Alinhamento e Autonomia
Alinhamento e autonomia podem parecer como extremos opostos de uma mesma escala, no sentido de que “mais autonomia leva a menos alinhamento”. Porém, nós consideramos que são mais como duas dimensões diferentes. Aqui temos quatro cenários:
Baixo alinhamento, baixa autonomia: cultura de microgestão, sem propósito de alto nível, apenas “fique quieto e obedeça”.
Alto alinhamento, baixa autonomia: os líderes são bons em comunicar que problema deve ser resolvido, mas também estão dizendo às pessoas como resolvê-lo.
Alto alinhamento e alta autonomia: significa que os líderes focam em que problema deve ser resolvido, mas deixam as equipes decidirem como resolvê-lo.
Baixo alinhamento e alta autonomia: as equipes fazem o que querem e basicamente correm cada uma em uma direção, líderes ficam perdidos e nosso produto se torna um Frankenstein.
Nós estamos tentando bastante ficar no quadrante de alto alinhamento e alta autonomia, com autonomia alinhada, e continuamos experimentando diferentes formas de fazer isso. Alinhamento habilita autonomia. Quanto mais alinhamento tivermos, mais autonomia podemos dar às equipes. Isso significa que o trabalho dos líderes é comunicar qual problema deve ser resolvido e o das equipes é colaborar umas com as outras para encontrar a melhor solução.
Padrões Flexíveis
Uma consequência da autonomia é que temos bem pouca padronização. Quando perguntam “qual editor de código vocês utilizam?” ou “como vocês fazem o planejamento?”, a resposta é geralmente “depende de qual equipe”. Algumas utilizam sprints Scrum, outras Kanban. Algumas estimam estórias e medem velocidade, outras não. Tudo é critério de cada equipe.

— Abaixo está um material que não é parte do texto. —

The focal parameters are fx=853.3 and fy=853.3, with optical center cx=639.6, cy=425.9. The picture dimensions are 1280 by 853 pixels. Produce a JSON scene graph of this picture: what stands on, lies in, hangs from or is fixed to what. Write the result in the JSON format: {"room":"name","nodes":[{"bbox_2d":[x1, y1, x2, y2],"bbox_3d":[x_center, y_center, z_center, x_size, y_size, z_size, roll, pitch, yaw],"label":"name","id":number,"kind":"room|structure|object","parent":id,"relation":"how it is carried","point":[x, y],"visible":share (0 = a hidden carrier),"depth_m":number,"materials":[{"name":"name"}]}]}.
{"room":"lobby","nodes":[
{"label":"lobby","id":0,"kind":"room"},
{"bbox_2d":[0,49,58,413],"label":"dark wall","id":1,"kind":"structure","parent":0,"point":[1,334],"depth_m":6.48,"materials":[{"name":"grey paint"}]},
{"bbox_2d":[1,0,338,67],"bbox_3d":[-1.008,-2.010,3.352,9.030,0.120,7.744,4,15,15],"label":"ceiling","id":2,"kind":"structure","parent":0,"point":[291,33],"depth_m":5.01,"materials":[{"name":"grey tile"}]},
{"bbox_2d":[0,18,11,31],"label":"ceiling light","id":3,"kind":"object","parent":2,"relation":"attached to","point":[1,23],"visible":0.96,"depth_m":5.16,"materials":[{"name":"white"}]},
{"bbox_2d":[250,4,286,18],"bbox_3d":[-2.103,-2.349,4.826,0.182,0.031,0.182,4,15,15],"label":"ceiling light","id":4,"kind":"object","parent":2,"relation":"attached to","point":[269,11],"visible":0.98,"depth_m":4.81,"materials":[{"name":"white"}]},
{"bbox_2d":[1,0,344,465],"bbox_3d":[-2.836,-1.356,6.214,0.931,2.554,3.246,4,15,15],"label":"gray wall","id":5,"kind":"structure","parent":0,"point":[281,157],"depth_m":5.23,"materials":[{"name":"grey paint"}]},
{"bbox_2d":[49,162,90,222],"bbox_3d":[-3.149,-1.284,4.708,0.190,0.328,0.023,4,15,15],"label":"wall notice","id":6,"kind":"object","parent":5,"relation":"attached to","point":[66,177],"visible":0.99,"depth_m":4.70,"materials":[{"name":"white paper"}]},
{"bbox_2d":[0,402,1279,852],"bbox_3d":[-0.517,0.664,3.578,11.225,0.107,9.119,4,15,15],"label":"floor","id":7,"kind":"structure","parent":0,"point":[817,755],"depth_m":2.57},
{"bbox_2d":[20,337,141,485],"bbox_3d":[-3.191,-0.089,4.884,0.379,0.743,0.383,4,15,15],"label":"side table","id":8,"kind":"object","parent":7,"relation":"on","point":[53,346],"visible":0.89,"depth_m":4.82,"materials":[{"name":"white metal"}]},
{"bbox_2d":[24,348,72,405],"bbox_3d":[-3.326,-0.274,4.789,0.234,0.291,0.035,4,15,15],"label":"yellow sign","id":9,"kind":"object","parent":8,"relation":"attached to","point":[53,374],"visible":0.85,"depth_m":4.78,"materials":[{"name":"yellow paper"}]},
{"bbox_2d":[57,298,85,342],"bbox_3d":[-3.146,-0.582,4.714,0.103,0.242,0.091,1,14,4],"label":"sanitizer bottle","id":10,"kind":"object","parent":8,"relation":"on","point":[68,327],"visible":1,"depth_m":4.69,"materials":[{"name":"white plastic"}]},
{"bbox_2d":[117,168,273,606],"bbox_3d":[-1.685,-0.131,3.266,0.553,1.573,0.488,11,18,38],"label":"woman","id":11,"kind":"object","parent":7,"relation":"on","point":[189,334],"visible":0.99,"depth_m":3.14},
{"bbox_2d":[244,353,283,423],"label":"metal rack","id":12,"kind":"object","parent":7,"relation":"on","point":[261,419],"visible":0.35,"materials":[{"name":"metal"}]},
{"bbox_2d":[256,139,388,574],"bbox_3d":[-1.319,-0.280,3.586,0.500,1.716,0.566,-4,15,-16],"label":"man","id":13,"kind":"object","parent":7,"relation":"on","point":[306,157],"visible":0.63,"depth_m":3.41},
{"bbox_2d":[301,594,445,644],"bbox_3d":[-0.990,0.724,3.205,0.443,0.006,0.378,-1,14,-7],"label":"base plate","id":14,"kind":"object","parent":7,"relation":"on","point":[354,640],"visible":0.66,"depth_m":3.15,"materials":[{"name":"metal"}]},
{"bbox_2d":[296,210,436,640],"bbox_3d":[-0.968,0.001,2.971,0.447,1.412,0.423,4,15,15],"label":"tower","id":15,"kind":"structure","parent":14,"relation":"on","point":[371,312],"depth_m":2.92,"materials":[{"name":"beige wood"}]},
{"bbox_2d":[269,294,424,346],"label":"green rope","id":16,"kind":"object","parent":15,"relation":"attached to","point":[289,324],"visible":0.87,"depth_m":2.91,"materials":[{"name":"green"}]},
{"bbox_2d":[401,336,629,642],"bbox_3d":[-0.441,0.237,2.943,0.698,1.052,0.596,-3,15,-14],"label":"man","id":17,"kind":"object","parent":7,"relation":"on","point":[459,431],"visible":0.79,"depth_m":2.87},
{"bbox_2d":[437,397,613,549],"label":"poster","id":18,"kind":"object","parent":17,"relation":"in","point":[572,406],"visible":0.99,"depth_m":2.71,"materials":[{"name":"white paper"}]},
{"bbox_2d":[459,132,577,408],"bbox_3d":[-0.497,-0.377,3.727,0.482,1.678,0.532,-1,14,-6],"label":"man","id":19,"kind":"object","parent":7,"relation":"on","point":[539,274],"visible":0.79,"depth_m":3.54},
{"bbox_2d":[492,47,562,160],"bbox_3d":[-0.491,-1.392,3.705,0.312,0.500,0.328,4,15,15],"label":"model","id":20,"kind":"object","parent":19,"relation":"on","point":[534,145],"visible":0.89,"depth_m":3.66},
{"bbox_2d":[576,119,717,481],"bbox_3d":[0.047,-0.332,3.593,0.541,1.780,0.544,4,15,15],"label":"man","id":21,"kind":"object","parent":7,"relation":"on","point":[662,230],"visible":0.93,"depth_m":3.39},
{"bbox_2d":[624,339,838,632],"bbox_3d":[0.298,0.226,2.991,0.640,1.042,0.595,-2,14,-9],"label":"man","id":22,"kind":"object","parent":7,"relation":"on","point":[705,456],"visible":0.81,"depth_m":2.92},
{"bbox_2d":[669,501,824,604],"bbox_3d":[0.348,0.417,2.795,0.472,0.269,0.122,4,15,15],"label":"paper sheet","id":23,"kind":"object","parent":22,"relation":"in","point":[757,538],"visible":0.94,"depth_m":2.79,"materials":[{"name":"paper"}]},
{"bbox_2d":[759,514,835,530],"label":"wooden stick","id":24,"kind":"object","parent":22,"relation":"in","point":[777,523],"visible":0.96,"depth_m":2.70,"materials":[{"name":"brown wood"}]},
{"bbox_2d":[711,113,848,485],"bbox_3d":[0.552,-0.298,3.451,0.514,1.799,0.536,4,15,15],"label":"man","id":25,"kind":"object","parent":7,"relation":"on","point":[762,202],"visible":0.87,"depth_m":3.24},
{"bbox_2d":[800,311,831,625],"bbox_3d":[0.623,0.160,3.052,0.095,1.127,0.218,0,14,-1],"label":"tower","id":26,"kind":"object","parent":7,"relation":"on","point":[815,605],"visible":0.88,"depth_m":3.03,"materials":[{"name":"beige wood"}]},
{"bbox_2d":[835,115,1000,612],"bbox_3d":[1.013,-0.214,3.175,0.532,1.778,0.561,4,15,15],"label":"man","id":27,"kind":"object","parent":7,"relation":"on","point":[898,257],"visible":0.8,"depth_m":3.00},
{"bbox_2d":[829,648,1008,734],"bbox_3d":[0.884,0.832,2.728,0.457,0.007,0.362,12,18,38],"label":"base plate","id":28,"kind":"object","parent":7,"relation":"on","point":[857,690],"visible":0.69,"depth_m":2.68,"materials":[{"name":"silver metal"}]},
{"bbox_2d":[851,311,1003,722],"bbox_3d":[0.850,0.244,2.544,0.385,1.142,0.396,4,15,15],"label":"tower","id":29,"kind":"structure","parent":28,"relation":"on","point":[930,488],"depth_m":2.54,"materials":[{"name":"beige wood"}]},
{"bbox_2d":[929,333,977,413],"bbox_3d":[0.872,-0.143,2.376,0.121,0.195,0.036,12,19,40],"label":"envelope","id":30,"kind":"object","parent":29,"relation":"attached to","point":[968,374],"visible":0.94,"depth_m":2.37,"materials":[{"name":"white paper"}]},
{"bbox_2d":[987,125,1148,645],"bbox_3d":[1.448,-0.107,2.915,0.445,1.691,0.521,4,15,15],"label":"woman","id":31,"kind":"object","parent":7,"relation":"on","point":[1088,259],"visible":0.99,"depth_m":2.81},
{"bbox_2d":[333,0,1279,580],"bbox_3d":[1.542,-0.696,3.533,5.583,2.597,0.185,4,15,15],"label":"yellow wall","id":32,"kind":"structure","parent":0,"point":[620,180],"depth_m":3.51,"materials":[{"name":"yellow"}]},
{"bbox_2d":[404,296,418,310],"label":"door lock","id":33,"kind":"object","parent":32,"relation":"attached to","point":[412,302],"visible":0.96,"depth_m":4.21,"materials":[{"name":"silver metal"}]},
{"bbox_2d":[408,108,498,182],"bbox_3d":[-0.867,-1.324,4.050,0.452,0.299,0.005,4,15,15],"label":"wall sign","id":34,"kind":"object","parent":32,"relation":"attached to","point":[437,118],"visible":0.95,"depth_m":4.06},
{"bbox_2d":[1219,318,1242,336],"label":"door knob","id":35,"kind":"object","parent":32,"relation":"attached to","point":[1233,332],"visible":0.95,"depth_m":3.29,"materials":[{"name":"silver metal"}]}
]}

Ao invés de padrões formalizados, temos uma cultura forte de polinização cruzada: quando um número suficiente de equipes utiliza uma prática ou ferramenta específica, como Git, ela se torna o caminho de menor resistência, e outras equipes tendem a adotar a mesma ferramenta. As equipes começam a suportar essa ferramenta e ajudam umas às outras, até que ela se torna um padrão de fato. Essa abordagem informal nos dá um equilíbrio saudável entre consistência e flexibilidade.
Nossa arquitetura é baseada em mais de uma centena de sistemas codificados e implementados independentemente. Existe bastante interação, mas cada sistema foca em uma necessidade específica, como gerenciamento de playlists, buscas ou monitoramento. Nós tentamos mantê-los pequenos e desacoplados, com interfaces e protocolos claros.

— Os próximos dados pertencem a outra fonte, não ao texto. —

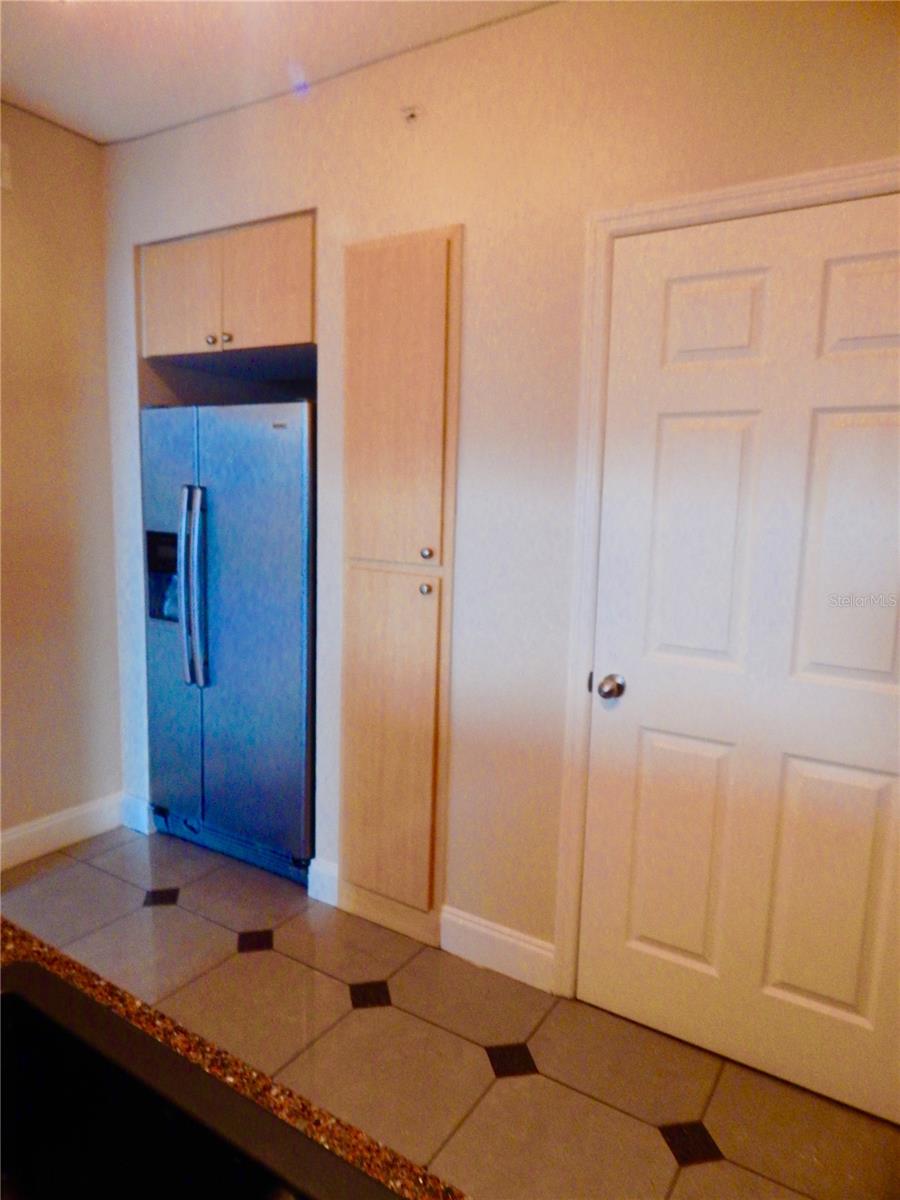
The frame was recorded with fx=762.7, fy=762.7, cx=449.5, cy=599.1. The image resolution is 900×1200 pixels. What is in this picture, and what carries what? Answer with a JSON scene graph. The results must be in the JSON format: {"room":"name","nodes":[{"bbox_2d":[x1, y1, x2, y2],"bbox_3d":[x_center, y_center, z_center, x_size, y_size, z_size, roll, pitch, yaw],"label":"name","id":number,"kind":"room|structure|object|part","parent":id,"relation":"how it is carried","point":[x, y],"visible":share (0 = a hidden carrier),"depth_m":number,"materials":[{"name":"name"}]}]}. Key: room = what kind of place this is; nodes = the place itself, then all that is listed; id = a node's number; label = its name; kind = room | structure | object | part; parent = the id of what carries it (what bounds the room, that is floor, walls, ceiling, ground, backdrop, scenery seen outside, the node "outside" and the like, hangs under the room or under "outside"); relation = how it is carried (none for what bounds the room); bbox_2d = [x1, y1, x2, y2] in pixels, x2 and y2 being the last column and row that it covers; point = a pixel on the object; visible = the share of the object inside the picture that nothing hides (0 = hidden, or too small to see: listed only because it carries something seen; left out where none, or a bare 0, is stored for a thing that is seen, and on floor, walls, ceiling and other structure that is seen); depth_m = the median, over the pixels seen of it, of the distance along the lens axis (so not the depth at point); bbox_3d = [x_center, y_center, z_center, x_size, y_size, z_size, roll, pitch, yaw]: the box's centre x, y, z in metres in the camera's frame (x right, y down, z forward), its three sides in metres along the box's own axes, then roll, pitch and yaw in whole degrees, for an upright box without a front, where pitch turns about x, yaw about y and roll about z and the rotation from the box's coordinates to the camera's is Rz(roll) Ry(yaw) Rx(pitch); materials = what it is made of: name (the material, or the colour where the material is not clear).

Tecnicamente, cada sistema é propriedade de uma equipe, e na prática, a maior parte das equipes possui vários sistemas. Mas temos um modelo de “código livre interno”, e nossa cultura é mais sobre compartilhar do que possuir. Vamos supor que a Equipe 1 precise que algo seja feito no sistema B, que é de responsabilidade da Equipe 2. Tipicamente, a Equipe 1 pediria para a Equipe 2 fazer a implementação, entretanto, se a Equipe 2 não tem tempo ou tem outras prioridades, a Equipe 1 não precisa necessariamente esperar – nós odiamos esperar! Eles podem modificar o código eles mesmos e depois pedir que a Equipe 2 revise as alterações.
Qualquer um pode editar qualquer código, mas temos uma cultura de revisão de código por pares. Isso melhora a nossa qualidade e, mais importante, distribui o conhecimento. Ao longo do tempo, nós evoluímos guias de design, padrões de código e outras coisas para reduzir a fricção de engenharia, mas somente quando necessário. Então, numa escala de autoritário até liberal, nós definitivamente estamos mais para o lado liberal.

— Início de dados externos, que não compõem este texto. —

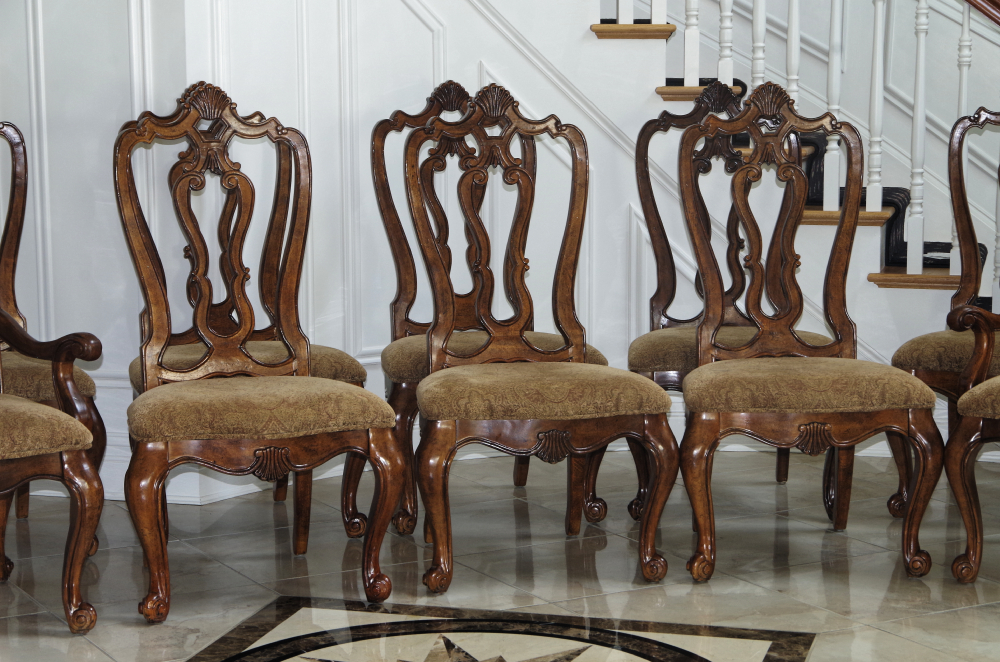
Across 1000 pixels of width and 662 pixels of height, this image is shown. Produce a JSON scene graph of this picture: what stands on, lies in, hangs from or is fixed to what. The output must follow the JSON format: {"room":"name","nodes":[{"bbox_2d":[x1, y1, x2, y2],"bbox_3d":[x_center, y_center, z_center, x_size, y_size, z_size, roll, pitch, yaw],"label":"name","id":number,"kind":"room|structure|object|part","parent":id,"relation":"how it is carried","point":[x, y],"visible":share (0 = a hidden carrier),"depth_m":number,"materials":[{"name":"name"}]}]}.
{"room":"entryway","nodes":[
{"label":"entryway","id":0,"kind":"room"},
{"bbox_2d":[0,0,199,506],"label":"left wall","id":1,"kind":"structure","parent":0,"point":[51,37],"depth_m":5.11,"materials":[{"name":"white paint"}]},
{"bbox_2d":[20,441,279,503],"bbox_3d":[-1.531,0.367,5.328,1.582,0.138,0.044,2,8,15],"label":"baseboard","id":2,"kind":"structure","parent":1,"relation":"attached to","point":[112,498],"depth_m":5.27,"materials":[{"name":"white paint"}]},
{"bbox_2d":[0,445,999,661],"bbox_3d":[0.398,0.776,3.083,6.520,0.114,6.364,2,8,15],"label":"floor","id":3,"kind":"structure","parent":0,"point":[926,620],"depth_m":4.46,"materials":[{"name":"stone"}]},
{"bbox_2d":[0,117,106,558],"bbox_3d":[-1.249,-0.014,4.618,0.610,1.056,0.608,2,8,15],"label":"armchair","id":4,"kind":"object","parent":3,"relation":"on","point":[90,386],"visible":0.73,"depth_m":4.67,"materials":[{"name":"brown wood"}]},
{"bbox_2d":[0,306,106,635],"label":"armchair","id":5,"kind":"object","parent":3,"relation":"on","point":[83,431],"visible":1,"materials":[{"name":"brown wood"}]},
{"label":"seat","id":6,"kind":"part","parent":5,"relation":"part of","materials":[{"name":"beige fabric"}]},
{"bbox_2d":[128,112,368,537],"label":"wooden chair","id":7,"kind":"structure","parent":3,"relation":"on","point":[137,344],"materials":[{"name":"brown wood"}]},
{"bbox_2d":[109,84,403,623],"bbox_3d":[-0.541,0.021,4.242,0.574,1.093,0.596,-3,8,-18],"label":"wooden chair","id":8,"kind":"object","parent":3,"relation":"on","point":[155,313],"visible":1,"depth_m":4.27,"materials":[{"name":"brown wood"}]},
{"bbox_3d":[-0.525,0.149,4.103,0.565,0.107,0.501,-3,8,-18],"label":"seat","id":9,"kind":"part","parent":8,"relation":"part of","materials":[{"name":"beige fabric"}]},
{"bbox_2d":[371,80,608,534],"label":"wooden chair","id":10,"kind":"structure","parent":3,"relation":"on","point":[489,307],"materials":[{"name":"brown wood"}]},
{"bbox_2d":[180,598,819,661],"bbox_3d":[-0.050,0.646,3.596,1.174,0.008,1.165,2,8,15],"label":"floor medallion","id":11,"kind":"object","parent":3,"relation":"in","point":[271,651],"visible":0.98,"depth_m":3.89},
{"bbox_2d":[398,85,675,596],"bbox_3d":[0.064,0.001,4.434,0.563,1.081,0.597,-2,8,-11],"label":"wooden chair","id":12,"kind":"object","parent":3,"relation":"on","point":[441,286],"visible":1,"depth_m":4.48,"materials":[{"name":"brown wood"}]},
{"bbox_3d":[0.054,0.125,4.269,0.576,0.107,0.490,-2,8,-11],"label":"seat","id":13,"kind":"part","parent":12,"relation":"part of","materials":[{"name":"beige fabric"}]},
{"bbox_2d":[625,80,832,514],"bbox_3d":[0.585,-0.097,5.097,0.547,1.094,0.596,2,8,15],"label":"wooden chair","id":14,"kind":"object","parent":3,"relation":"on","point":[666,336],"visible":0.39,"depth_m":5.23,"materials":[{"name":"brown wood"}]},
{"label":"seat","id":15,"kind":"part","parent":14,"relation":"part of","materials":[{"name":"beige fabric"}]},
{"bbox_2d":[672,88,942,584],"bbox_3d":[0.666,-0.012,4.502,0.570,1.081,0.591,-1,8,-3],"label":"wooden chair","id":16,"kind":"object","parent":3,"relation":"on","point":[846,402],"visible":1,"depth_m":4.55,"materials":[{"name":"brown wood"}]},
{"bbox_3d":[0.639,0.115,4.321,0.584,0.108,0.493,-1,8,-3],"label":"seat","id":17,"kind":"part","parent":16,"relation":"part of","materials":[{"name":"beige fabric"}]},
{"bbox_2d":[888,106,999,512],"bbox_3d":[1.298,-0.061,4.948,0.585,1.043,0.604,2,8,15],"label":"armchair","id":18,"kind":"object","parent":3,"relation":"on","point":[907,358],"visible":0.79,"depth_m":5.00,"materials":[{"name":"brown wood"}]},
{"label":"seat","id":19,"kind":"part","parent":18,"relation":"part of","materials":[{"name":"beige fabric"}]},
{"bbox_2d":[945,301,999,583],"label":"armchair","id":20,"kind":"object","parent":3,"relation":"on","point":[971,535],"visible":1,"depth_m":4.32,"materials":[{"name":"brown wood"}]},
{"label":"seat","id":21,"kind":"part","parent":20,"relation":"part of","materials":[{"name":"fabric"}]},
{"bbox_2d":[188,1,998,480],"bbox_3d":[0.307,-1.633,5.361,4.594,4.001,0.559,2,8,15],"label":"back wall","id":22,"kind":"structure","parent":0,"point":[885,294],"depth_m":5.61,"materials":[{"name":"white paint"}]},
{"bbox_2d":[588,0,992,316],"bbox_3d":[0.482,-1.419,6.235,3.836,3.292,1.555,2,8,15],"label":"staircase","id":23,"kind":"structure","parent":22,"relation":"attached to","point":[901,280],"depth_m":6.05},
{"bbox_3d":[0.426,-0.971,6.478,0.261,0.043,0.527,2,8,15],"label":"tread","id":24,"kind":"part","parent":23,"relation":"part of","materials":[{"name":"brown wood"}]},
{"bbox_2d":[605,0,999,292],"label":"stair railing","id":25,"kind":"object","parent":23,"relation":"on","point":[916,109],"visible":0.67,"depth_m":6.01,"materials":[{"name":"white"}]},
{"bbox_2d":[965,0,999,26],"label":"handrail","id":26,"kind":"object","parent":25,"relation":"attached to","point":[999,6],"visible":0.93,"depth_m":5.86,"materials":[{"name":"brown wood"}]},
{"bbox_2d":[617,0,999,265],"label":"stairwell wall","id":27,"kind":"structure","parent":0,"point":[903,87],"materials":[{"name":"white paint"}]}
]}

Pessoas e Cultura de Respeito
Nada disso funcionaria se não fossem pelas pessoas. Temos uma cultura muito forte de respeito mútuo. Com frequência, escuto comentários como: “Meus colegas são demais!” As pessoas geralmente creditam uns aos outros por ótimos trabalhos e raramente tomam crédito para si próprias. Considerando quantos talentos temos aqui, temos surpreendentemente poucos egos.
Uma realização comum de novos contratados é que a autonomia pode ser um pouco assustadora no início. Você e seus colegas de equipe precisam encontrar suas próprias soluções; ninguém vai dizer a vocês o que fazer. Mas, se pedir ajuda, você vai receber bastante e rapidamente. Há um respeito genuíno pelo fato de que estamos todos juntos nesse barco e precisamos nos ajudar mutuamente.